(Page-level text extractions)
☆ ☆ ☆ ☆ ☆
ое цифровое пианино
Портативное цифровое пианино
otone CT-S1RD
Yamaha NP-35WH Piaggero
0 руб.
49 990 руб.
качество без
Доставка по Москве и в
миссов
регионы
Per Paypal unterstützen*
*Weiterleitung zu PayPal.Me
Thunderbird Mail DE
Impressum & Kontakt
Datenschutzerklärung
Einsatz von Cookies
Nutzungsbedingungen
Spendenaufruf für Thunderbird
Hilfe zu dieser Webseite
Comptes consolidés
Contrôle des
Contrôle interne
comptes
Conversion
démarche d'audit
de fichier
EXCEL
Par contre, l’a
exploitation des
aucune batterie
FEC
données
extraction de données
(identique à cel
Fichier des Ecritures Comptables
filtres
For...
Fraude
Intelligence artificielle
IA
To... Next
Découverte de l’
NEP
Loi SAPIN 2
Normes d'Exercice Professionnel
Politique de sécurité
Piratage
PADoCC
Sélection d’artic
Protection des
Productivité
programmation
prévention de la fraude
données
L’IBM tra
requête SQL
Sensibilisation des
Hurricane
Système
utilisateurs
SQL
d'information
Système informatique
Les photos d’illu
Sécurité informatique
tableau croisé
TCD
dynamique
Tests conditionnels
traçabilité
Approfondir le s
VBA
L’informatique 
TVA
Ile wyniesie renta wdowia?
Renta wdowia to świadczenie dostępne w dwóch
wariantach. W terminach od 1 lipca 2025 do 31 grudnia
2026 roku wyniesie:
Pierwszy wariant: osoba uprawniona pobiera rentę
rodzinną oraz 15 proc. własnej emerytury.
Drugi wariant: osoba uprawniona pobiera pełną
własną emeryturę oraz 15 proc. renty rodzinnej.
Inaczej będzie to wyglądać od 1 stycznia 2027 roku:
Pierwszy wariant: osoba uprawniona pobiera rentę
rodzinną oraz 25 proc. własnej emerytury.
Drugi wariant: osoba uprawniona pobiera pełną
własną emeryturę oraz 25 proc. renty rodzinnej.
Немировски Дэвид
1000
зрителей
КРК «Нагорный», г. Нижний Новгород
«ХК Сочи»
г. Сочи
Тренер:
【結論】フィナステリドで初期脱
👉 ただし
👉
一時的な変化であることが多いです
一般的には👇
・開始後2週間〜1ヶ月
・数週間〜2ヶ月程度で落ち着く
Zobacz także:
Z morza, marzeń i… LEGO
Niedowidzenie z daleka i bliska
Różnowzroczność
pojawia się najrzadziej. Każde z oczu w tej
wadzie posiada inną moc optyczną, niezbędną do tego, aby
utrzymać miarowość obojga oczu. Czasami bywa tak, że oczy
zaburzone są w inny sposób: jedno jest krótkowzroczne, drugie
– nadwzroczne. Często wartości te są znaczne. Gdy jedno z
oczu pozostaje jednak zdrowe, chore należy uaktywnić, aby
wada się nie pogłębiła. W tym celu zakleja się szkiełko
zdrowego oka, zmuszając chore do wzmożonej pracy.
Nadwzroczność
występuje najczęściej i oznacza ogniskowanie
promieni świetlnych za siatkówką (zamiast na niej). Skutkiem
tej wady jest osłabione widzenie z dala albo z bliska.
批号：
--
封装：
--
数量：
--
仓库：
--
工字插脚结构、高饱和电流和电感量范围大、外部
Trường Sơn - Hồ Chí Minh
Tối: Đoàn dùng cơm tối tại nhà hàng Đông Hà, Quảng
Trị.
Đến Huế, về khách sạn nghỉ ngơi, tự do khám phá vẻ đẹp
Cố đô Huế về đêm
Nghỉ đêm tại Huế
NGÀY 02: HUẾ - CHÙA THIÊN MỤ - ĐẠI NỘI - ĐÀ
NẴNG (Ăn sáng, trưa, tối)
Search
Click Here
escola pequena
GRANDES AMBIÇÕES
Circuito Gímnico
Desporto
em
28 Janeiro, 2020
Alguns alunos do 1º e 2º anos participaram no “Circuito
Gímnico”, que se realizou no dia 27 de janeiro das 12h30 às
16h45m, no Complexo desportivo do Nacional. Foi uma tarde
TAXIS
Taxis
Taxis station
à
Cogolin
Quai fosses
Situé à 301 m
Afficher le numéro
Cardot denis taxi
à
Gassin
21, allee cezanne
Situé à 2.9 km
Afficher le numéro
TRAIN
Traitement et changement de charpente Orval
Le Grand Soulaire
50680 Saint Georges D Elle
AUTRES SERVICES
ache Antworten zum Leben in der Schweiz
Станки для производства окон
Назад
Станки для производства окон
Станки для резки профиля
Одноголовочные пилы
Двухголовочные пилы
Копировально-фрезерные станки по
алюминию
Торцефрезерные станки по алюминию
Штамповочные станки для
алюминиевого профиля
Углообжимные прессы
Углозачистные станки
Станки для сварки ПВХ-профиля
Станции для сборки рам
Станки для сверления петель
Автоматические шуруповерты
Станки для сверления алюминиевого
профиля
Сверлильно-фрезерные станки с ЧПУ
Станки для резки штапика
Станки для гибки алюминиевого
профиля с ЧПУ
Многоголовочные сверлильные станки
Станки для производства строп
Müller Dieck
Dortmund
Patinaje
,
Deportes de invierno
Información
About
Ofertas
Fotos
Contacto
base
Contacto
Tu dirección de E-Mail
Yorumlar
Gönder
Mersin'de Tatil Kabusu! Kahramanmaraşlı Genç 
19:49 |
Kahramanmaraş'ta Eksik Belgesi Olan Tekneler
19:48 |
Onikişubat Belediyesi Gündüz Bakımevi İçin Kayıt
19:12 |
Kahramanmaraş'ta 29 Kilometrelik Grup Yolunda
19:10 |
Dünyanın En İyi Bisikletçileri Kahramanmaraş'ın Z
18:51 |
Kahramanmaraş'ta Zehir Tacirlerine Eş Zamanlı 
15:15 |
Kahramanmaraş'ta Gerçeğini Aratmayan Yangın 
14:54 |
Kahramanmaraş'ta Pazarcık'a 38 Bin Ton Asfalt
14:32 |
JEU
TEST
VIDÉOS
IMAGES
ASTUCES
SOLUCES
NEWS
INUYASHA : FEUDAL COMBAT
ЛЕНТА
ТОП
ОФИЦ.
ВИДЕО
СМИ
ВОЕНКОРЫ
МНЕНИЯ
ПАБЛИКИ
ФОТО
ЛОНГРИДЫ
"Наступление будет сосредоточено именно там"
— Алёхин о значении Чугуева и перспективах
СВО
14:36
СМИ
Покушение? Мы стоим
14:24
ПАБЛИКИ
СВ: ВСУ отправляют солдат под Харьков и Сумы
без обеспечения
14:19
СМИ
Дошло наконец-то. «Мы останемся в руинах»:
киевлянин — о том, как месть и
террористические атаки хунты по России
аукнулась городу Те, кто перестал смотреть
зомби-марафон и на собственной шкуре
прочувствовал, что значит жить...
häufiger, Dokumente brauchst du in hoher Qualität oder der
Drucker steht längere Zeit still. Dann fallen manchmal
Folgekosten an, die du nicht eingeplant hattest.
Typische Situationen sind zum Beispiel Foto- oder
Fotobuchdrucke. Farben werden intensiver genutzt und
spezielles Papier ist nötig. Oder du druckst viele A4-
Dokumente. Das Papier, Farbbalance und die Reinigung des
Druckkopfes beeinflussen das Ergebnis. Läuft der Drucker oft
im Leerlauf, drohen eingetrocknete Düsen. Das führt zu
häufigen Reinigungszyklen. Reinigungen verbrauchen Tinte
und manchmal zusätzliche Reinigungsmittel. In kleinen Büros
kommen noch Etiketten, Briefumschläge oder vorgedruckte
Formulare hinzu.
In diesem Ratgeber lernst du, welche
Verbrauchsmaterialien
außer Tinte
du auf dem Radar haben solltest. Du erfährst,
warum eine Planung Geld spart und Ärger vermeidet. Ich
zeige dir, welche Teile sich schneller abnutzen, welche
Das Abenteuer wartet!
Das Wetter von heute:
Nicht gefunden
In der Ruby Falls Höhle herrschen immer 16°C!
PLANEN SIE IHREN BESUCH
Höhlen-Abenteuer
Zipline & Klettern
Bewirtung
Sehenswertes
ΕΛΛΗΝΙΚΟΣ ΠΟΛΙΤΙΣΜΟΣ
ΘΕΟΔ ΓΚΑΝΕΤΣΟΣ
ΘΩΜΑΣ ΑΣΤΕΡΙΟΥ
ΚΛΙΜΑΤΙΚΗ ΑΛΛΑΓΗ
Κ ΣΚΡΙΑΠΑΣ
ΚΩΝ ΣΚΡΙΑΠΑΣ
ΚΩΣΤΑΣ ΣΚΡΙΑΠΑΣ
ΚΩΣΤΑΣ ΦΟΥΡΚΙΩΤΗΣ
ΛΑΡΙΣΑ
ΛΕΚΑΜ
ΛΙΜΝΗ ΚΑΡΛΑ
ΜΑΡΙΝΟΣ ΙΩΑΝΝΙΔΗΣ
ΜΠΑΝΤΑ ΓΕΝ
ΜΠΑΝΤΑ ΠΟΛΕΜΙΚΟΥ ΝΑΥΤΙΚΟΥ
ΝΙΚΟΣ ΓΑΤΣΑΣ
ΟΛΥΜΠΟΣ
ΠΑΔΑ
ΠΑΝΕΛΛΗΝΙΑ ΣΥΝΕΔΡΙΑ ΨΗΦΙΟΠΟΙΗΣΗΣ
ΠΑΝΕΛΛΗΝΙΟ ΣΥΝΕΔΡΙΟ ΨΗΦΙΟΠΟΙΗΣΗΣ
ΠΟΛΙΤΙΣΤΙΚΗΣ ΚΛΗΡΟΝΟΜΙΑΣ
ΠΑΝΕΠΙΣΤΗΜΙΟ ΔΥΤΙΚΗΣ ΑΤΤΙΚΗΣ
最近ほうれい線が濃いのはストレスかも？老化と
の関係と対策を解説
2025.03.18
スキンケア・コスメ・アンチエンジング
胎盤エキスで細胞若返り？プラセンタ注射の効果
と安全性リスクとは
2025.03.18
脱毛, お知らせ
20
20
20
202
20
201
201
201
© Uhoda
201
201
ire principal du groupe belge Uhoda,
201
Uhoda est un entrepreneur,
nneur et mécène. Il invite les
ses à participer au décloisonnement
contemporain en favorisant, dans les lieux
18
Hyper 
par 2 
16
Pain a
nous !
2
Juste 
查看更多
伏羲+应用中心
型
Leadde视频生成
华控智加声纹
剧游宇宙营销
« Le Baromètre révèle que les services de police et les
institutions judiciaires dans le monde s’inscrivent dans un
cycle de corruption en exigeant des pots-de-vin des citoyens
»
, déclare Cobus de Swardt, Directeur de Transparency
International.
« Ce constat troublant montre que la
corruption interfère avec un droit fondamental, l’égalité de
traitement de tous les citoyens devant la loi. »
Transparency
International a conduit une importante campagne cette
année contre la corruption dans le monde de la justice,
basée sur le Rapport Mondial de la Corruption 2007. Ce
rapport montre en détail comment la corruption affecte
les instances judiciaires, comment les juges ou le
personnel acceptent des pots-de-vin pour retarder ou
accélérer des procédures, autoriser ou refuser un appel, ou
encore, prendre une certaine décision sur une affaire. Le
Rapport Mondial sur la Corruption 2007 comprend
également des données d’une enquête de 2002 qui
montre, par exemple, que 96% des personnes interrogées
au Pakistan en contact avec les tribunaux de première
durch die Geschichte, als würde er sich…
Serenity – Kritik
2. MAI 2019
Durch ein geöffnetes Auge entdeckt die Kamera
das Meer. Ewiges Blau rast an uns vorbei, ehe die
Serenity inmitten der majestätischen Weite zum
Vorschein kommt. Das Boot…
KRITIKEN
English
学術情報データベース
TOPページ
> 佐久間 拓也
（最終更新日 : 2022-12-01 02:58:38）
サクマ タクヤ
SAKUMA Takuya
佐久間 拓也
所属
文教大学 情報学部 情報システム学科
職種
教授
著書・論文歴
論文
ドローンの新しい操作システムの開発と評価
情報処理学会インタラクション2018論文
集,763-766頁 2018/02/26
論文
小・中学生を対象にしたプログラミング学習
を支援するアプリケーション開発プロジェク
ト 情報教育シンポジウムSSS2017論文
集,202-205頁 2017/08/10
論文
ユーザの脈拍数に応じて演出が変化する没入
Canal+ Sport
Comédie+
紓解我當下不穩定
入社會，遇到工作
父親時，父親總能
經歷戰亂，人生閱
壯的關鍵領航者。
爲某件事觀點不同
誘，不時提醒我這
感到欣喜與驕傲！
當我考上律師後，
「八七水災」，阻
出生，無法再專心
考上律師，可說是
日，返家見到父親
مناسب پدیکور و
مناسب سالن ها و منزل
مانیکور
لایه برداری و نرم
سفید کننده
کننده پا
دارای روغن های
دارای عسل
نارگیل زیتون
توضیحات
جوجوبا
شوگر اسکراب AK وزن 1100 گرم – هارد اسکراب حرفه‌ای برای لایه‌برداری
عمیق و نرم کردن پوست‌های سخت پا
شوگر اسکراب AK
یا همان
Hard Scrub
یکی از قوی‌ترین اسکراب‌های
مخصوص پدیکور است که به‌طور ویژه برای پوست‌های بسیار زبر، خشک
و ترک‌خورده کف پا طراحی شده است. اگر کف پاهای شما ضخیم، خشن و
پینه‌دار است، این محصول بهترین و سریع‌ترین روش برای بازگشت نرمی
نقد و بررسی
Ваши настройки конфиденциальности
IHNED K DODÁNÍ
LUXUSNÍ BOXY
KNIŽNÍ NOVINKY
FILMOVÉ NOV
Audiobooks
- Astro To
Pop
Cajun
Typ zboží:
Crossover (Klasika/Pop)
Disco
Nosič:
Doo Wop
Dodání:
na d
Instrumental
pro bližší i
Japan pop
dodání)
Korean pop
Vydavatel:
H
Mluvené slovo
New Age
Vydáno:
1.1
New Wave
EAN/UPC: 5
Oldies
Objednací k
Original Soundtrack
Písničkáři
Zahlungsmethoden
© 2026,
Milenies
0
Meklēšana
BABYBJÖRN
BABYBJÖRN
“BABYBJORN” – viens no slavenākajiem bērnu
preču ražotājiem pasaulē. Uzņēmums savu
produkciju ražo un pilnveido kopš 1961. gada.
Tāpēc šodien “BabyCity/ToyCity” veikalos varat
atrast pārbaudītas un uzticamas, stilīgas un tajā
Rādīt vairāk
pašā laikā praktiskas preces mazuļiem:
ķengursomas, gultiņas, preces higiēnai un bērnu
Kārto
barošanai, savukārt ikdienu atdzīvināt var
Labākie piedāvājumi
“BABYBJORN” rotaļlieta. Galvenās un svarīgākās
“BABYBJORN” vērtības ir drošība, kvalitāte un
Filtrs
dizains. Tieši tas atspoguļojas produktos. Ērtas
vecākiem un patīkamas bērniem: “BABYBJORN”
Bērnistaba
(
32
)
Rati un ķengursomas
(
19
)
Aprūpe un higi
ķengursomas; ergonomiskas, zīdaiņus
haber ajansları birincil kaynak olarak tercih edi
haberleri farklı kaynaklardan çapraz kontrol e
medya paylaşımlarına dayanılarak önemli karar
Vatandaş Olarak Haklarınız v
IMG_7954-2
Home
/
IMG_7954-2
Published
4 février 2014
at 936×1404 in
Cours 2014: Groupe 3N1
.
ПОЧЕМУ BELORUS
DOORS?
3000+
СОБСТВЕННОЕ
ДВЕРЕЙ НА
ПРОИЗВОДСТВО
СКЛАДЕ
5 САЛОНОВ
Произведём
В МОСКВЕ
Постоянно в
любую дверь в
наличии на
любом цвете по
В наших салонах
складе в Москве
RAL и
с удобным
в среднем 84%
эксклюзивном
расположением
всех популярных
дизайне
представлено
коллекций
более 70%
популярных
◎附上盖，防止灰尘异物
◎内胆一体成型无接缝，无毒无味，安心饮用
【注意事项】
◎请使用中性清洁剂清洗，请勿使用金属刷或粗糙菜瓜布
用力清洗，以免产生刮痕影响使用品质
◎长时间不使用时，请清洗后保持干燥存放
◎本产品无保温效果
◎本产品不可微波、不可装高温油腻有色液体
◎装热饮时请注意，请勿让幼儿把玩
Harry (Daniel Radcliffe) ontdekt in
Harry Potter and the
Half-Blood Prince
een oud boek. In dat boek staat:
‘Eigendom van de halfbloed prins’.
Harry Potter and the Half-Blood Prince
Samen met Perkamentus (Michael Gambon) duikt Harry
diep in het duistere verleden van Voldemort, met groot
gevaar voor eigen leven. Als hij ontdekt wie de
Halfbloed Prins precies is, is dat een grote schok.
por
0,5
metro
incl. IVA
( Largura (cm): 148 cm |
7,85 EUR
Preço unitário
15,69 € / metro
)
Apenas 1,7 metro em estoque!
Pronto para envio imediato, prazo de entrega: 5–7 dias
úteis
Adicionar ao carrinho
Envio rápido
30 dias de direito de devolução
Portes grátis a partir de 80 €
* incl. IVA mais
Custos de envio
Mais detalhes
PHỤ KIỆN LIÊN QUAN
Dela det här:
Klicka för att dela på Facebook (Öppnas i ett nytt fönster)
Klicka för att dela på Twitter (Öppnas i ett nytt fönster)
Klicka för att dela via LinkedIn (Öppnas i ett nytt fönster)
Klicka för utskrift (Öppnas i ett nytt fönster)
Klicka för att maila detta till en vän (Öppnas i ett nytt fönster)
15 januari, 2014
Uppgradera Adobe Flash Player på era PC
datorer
☆ ☆ ☆ ☆ ☆
**The task:** Could you repeat exactly the lines above from the line with "pašā laikā praktiskas" up to and including the line with "ПРОИЗВОДСТВО", and only those?

**Your solution:**
pašā laikā praktiskas preces mazuļiem:
ķengursomas, gultiņas, preces higiēnai un bērnu
Kārto
barošanai, savukārt ikdienu atdzīvināt var
Labākie piedāvājumi
“BABYBJORN” rotaļlieta. Galvenās un svarīgākās
“BABYBJORN” vērtības ir drošība, kvalitāte un
Filtrs
dizains. Tieši tas atspoguļojas produktos. Ērtas
vecākiem un patīkamas bērniem: “BABYBJORN”
Bērnistaba
(
32
)
Rati un ķengursomas
(
19
)
Aprūpe un higi
ķengursomas; ergonomiskas, zīdaiņus
haber ajansları birincil kaynak olarak tercih edi
haberleri farklı kaynaklardan çapraz kontrol e
medya paylaşımlarına dayanılarak önemli karar
Vatandaş Olarak Haklarınız v
IMG_7954-2
Home
/
IMG_7954-2
Published
4 février 2014
at 936×1404 in
Cours 2014: Groupe 3N1
.
ПОЧЕМУ BELORUS
DOORS?
3000+
СОБСТВЕННОЕ
ДВЕРЕЙ НА
ПРОИЗВОДСТВО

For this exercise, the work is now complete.